New research from Professor Andrew Gellman and coauthors out of Columbia University and Microsoft shows that cheap, non-representative internet polling with rich demographic information can produce results that are as accurate as the most expensive traditional polling. In their experiment, the authors conducted surveys via Xbox in the lead up to the 2012 election. Obviously, people who answer surveys via Xbox do not look like the general population any more than people who still have landlines. The distinct advantage is that these cheaper online surveys can collect many more responses than traditional phone polls. As a result, the researchers were able to ask the requisite demographic questions to accurately translate these results to the wider population.
The ability to project these polls onto the wider electorate is the key advantage of online surveys. In the Xbox poll, the authors asked for the usual demographic information like race and gender, but also attitudinal questions like whether the respondent identified as liberal or conservative and who they voted for in the 2008 election. This allowed the researchers to chop up the Xbox sample into remarkably small groups based on these characteristics and use a statistical method call multilevel regressions and post-estimation (MRP) to figure out how each of these small groups felt about the 2012 election. Even though there were few older women in the sample, the authors still managed to estimate the preferences of this group to within one percent of national exit poll estimates. The authors then used 2008 exit polls to figure out how many people from each group actually resided in the general population, and combined these exit polls with the Xbox survey data to predict the overall election results.
This approach compared favorably to leading traditional polls and the actual election results. As the following figure shows, the Xbox survey roughly aligned with an average of leading presidential polls in the 45 days before the 2012 election and in the final run up to Election Day the Xbox survey was closer to the final result than traditional polling.
This approach produced accurate, low cost results even though the Xbox poll was likely less representative of the general population than traditional polling.
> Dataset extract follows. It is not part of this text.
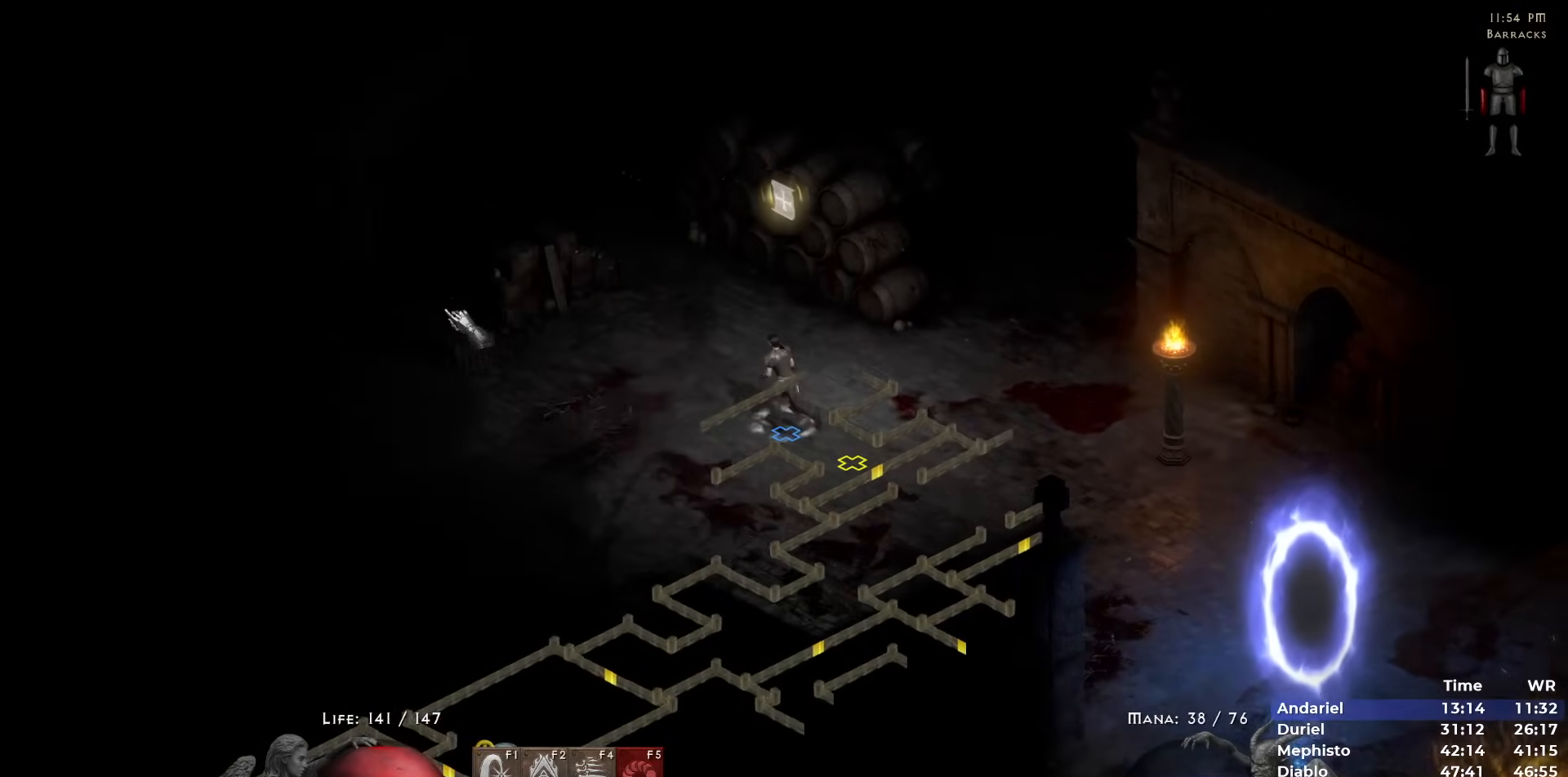
Gameplay with keyboard and mouse; each line is a JSON object with the keys and mouse buttons held at the frame after it. "events" lists presses ("down") and releases ("up") of "1", "2", "3", "4", "5", "b", "c", "ctrl", "escape", "h", "i", "n", "q", "r", "return", "shift", "space", "t", "tab", "v", "w", "y", "mouse_left" and "mouse_right" between this image and that frame as [ms after this image, input, new state], when the widget could be followed in between. "mouse_left", "mouse_right" = the "left", "right" buttons of the "mouse" list. No other keys are recorded. Mouse movement is not recorded.
{"keys": [], "mouse": ["left"], "events": [[67, "mouse_left", "up"], [117, "mouse_left", "down"], [250, "mouse_left", "up"], [300, "mouse_left", "down"], [433, "mouse_left", "up"], [483, "mouse_left", "down"]]}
While the poll did capture more young voters than traditional methods, this was not the key to their success. Rather, the rich demographic data allowed the authors to thoroughly correct for the differences between their sample and the general population.
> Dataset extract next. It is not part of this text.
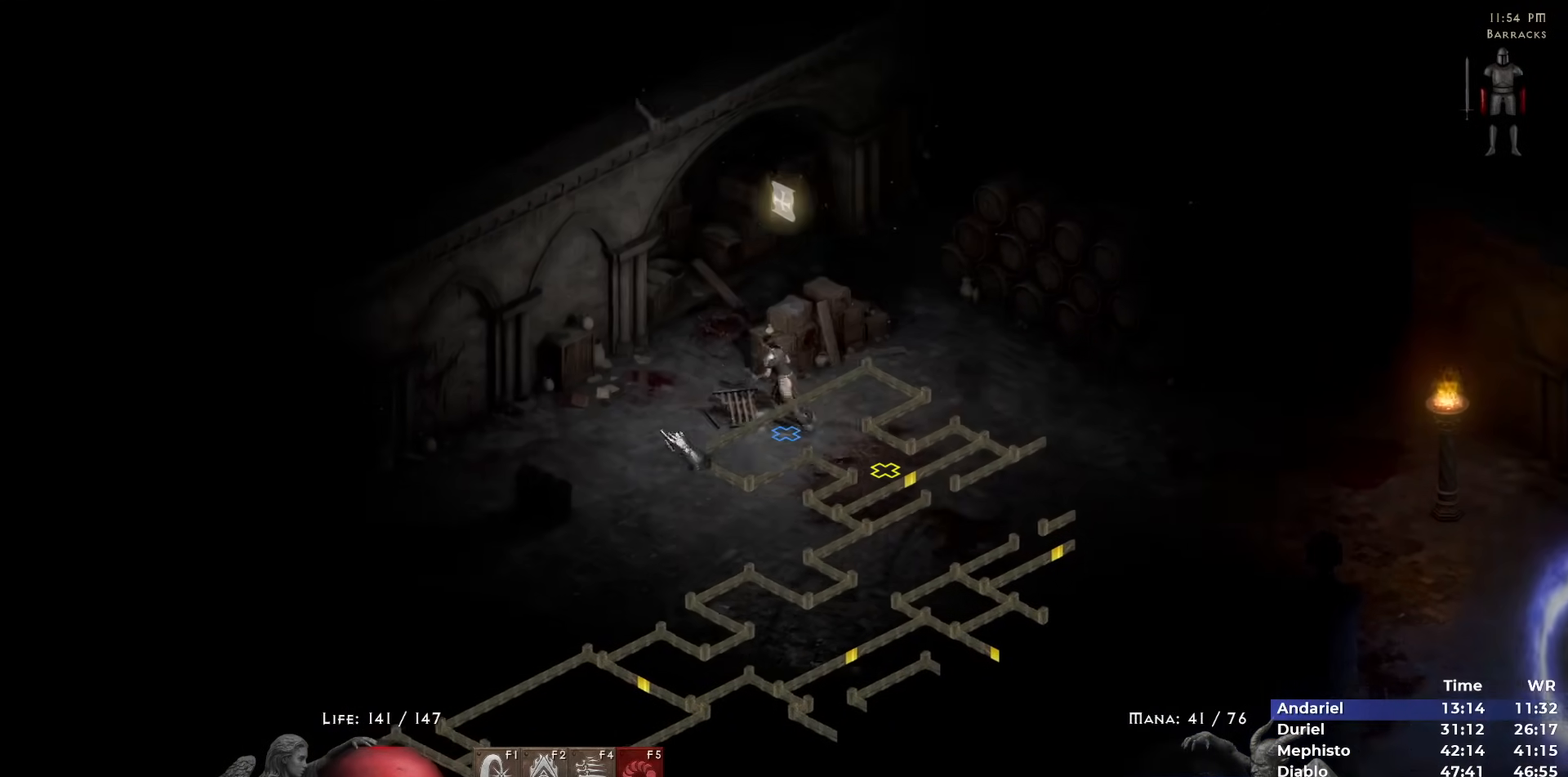
{"keys": [], "mouse": ["left"], "events": [[83, "mouse_left", "up"], [167, "mouse_left", "down"], [267, "mouse_left", "up"], [317, "mouse_left", "down"], [417, "mouse_left", "up"], [500, "mouse_left", "down"]]}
These results are more than academic abstractions — they offer a viable path forward for groups who wish to test an alternative to the rising cost of traditional polling methods. The chase for representative samples is getting harder and harder since there are so few technologies which the whole country uses in equal amounts, but these sorts of demographically rich non-representative samples offers a viable alternative. If there is sufficient enthusiasm and understanding from political campaign and corporations, internet giants such as Google and its Google Consumer Surveys division could soon offer the type of cheap, Xbox-style polling data which statisticians can turn into accurate, representative results. If a web company manages to fully embrace the potential of this method, accurate polling may soon be a much cheaper and more accessible option for everyone from local campaigns to major national brands.